Formspring is a niche tool. I'm sure there are people who have periods of heavy use, but that is not my experience. It's usefulness relies on leveraging other platforms, other social networks, to draw people to the site. But anonymously posting questions does tend to make the qeustions less useful and approach trolling. Being an alternative channel to another social network isn't really doing enough to support my continued use of the site.

Thinking about the Formspring use case, the social aspect is really alreayd covered in every other social network I've ever used. We can already ask questions everywhere. There are a number of people I follow who already do Q&A sessions via Twitter.

Formspring's platform does limit the conversation to questions, but the traffic looks like social jibberish, and not social knowledge capture.
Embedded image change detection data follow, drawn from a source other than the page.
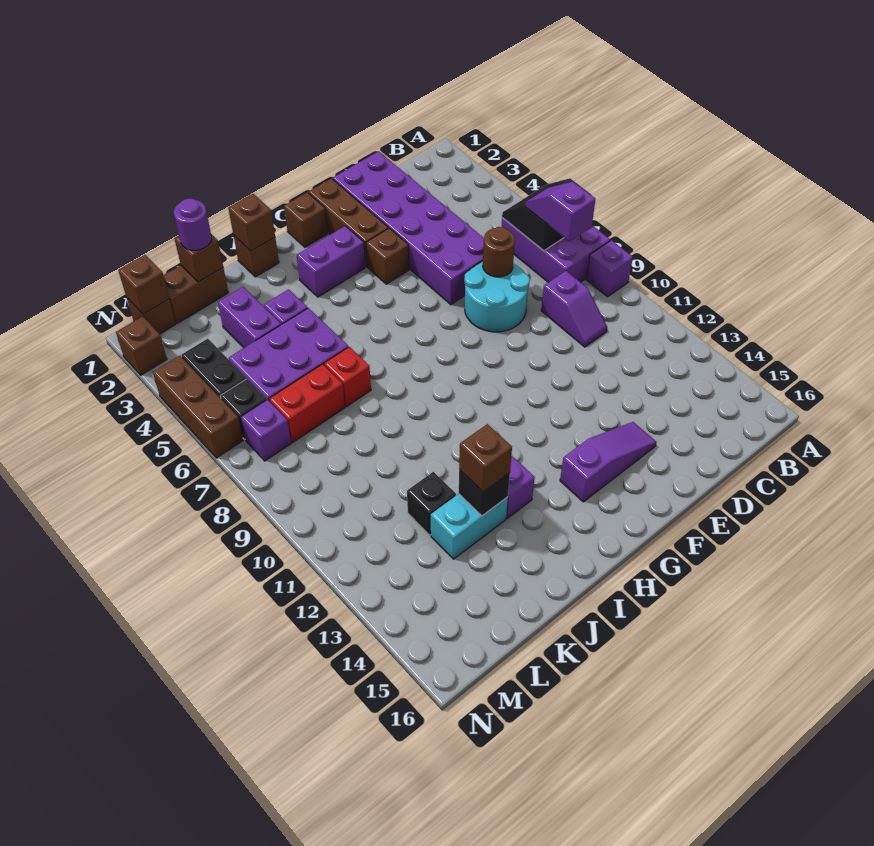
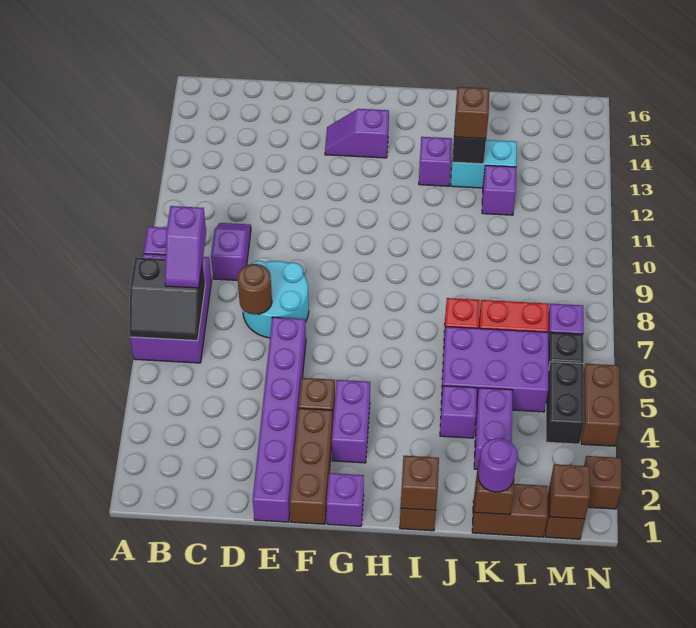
purple 2x6 brick [333,151,484,305] -> purple 1x6 brick [253,317,306,522]
purple 1x3 slope [560,422,657,502] -> purple 1x2 slope [325,109,389,158]
brown 1x1 brick [284,192,328,247] -> purple 1x1 brick [326,473,364,526]
purple 1x2 brick [296,226,366,297] -> purple 1x2 brick turned to [332,380,370,463]
black 1x1 brick [407,472,456,535] -> purple 1x1 brick [482,165,516,215]
brown 1x3 brick [153,356,243,458] -> brown 1x2 brick [581,364,620,446]

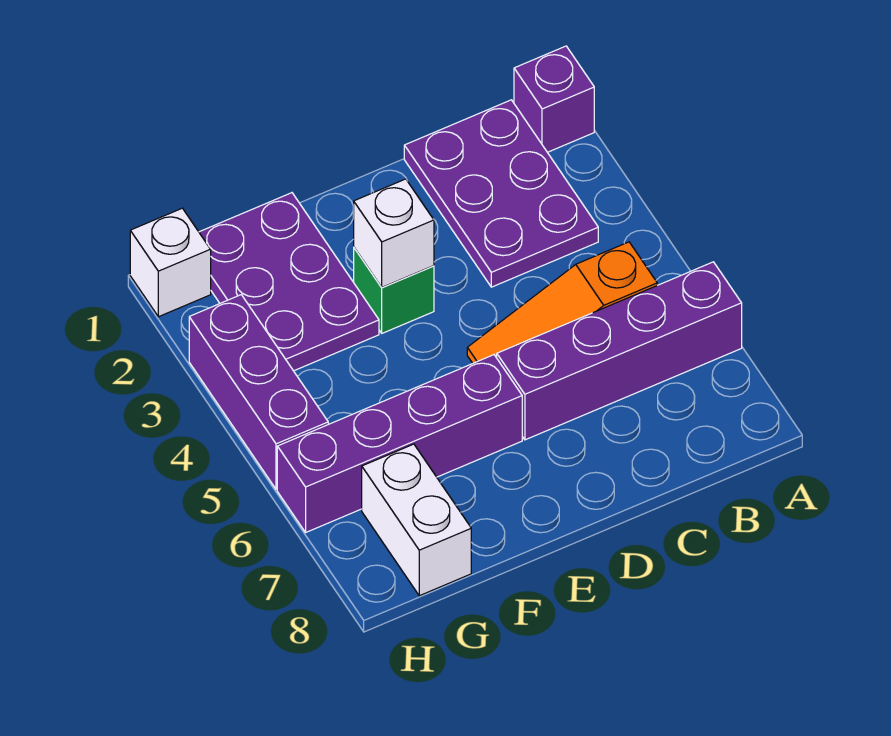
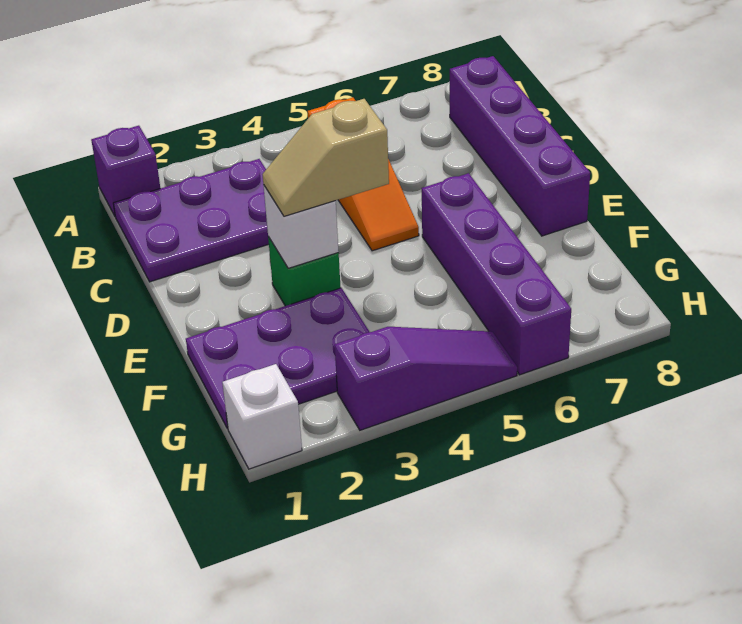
purple 1x4 brick [497,262,742,440] -> purple 1x4 brick moved to [450,56,590,236]
none -> tan 1x2 slope [263,99,389,216]
white 1x2 brick [362,444,471,596] -> none
purple 1x3 brick [189,295,328,489] -> purple 1x3 slope [335,327,517,430]

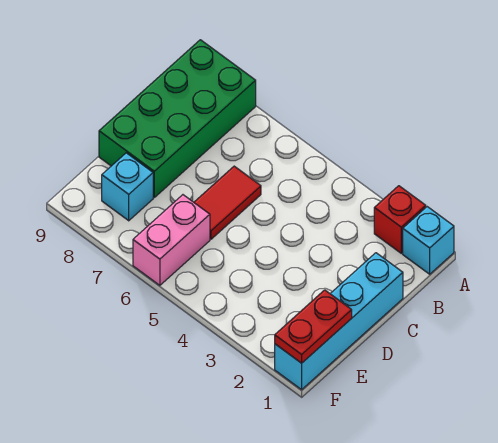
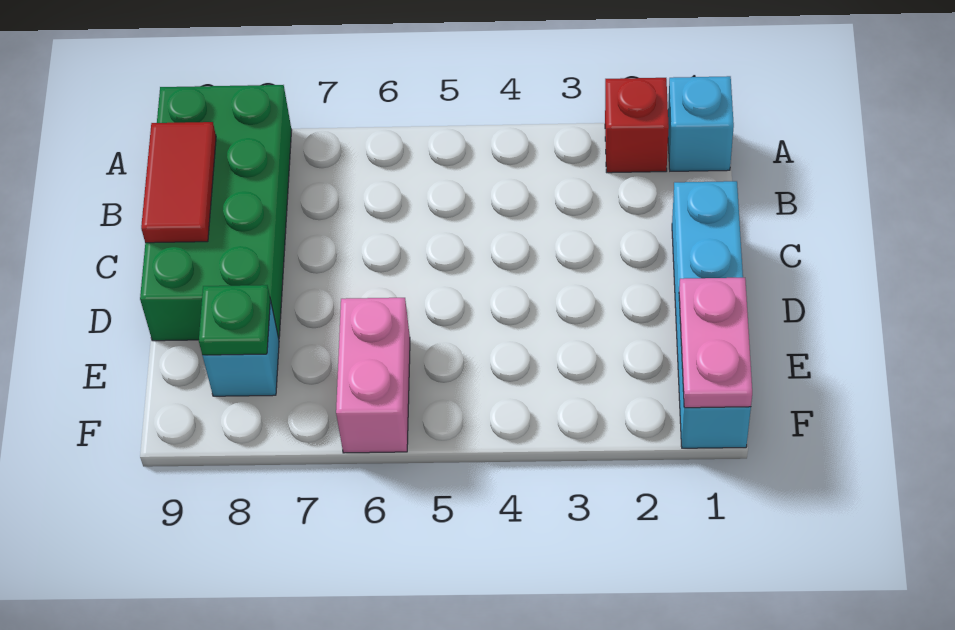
red 1x2 tile [194,166,261,239] -> red 1x2 tile moved to [141,122,216,243]
red 1x2 plate [275,290,352,363] -> pink 1x2 plate [679,278,752,408]
none -> green 1x1 plate [199,285,270,355]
Add to that the limited (to nonexisant) activity of the small social network I have there, and Formspring looks like a ghost town.

The question then becomes should I continue to leave the Formspring question widget in the sidebar of SysMango.com, or should I just terminate my account.

These three sites all come off as social network ghost towns. If Google Plus is a ghost town, then these sites are bombed out villages where only a few foundations remain to tell you what was once there.

At different points in time, I have used at least 50 different social networking sites. Some were designed as social network. Some sites added in social networking capabilities later (I've seen this with a lot of forums). Others were tools that could be leveraged by other social networks.

Reviewing the sites I have used--even just these three--has left me to tihnk a bit about the quality of the tools and platforms in the social networking space. This post has started me thinking about what creates value for the users of a social network, verus the value the tools and platforms create for comapanies brining them to the market.

If Facebook's IPO is a dud, and they are the 500-pound gorilla of social networks, and Google Plus is viewed as not being a compelling enough alternative--yet another in a string of failed social networking experiments from Google--what can smaller players do to differentiate themselves and actually be a full blown social platform seperate from other tools?

Again, I tend to not move with a big groups. I spend a fair amount of my social networking attention filtering and curating the feeds into what I see as interesting and important.

I'll cover more social network platforms and tools in later posts. Assuming anyone reads this post, what do you think about these three sites--Plurk, Formspring & DailyBooth? What am I missing about these social network ghost towns?